PASSAGE FOR REVIEW:
########################################
On a drive from Colorado to Las Vegas this past week my daughter and my son were in the back seat of our car using my daughter’s netbook, she has recently turned 7 years old so I bought her a netbook and I am starting to teach her how to code. My son wanted my daughter to change the video that they were watching and she began to explain how the internet works to him.
She told him that all of her stuff was on the internet ( emphasis mine ) and that the movie that they were watching was the only one that was on her netbook, she explained how her computer was barely useful without the internet, that the internet came from the sky and her computer needed to have a clear view of the sky to receive the internet. In addition she said that since we were in the car and the roof was obscuring said view that they couldn’t get the internet, and couldn’t change the movie.
Listening to this conversation gave me a bit of pause as I realized that to my children, the internet is an etherial cloud that is always around them. To me it is a mess of wires, switches and routers with an endpoint that has limited wireless capabilities. When I thought through it, however, I realized that my kids had never seen a time when someone had to plug in their computer to get to the web. Plugging in an ethernet cable is as old school as dial-up.
Once that sunk in, I understood that the Cr-48, Google’s Chrome OS netbook is a step in the right direction, and while I am very enthusiastic about several aspects of Google, and in all fairness others’ vision of a web based future, I do not feel that the current approach will work.
A centralized system where all of users’ data lives, and all communications go through is not an architecturally sound approach. As the number of devices that each user has goes up, the amount, size and types of connections is going to stress the servers exponentially.
########################################
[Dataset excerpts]
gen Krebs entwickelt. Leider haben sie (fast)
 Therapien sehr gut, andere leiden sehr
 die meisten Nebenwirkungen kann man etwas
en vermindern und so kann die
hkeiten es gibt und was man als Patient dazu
########################################
WORK REQUEST 1: Quote the entire post about the children and the internet word for word.
WORK REQUEST 2: Print all of the records above exactly, line for line.

WORKED SOLUTION 1:
On a drive from Colorado to Las Vegas this past week my daughter and my son were in the back seat of our car using my daughter’s netbook, she has recently turned 7 years old so I bought her a netbook and I am starting to teach her how to code. My son wanted my daughter to change the video that they were watching and she began to explain how the internet works to him.
She told him that all of her stuff was on the internet ( emphasis mine ) and that the movie that they were watching was the only one that was on her netbook, she explained how her computer was barely useful without the internet, that the internet came from the sky and her computer needed to have a clear view of the sky to receive the internet. In addition she said that since we were in the car and the roof was obscuring said view that they couldn’t get the internet, and couldn’t change the movie.
Listening to this conversation gave me a bit of pause as I realized that to my children, the internet is an etherial cloud that is always around them. To me it is a mess of wires, switches and routers with an endpoint that has limited wireless capabilities. When I thought through it, however, I realized that my kids had never seen a time when someone had to plug in their computer to get to the web. Plugging in an ethernet cable is as old school as dial-up.
Once that sunk in, I understood that the Cr-48, Google’s Chrome OS netbook is a step in the right direction, and while I am very enthusiastic about several aspects of Google, and in all fairness others’ vision of a web based future, I do not feel that the current approach will work.
A centralized system where all of users’ data lives, and all communications go through is not an architecturally sound approach. As the number of devices that each user has goes up, the amount, size and types of connections is going to stress the servers exponentially.

WORKED SOLUTION 2:
gen Krebs entwickelt. Leider haben sie (fast)
 Therapien sehr gut, andere leiden sehr
 die meisten Nebenwirkungen kann man etwas
en vermindern und so kann die
hkeiten es gibt und was man als Patient dazu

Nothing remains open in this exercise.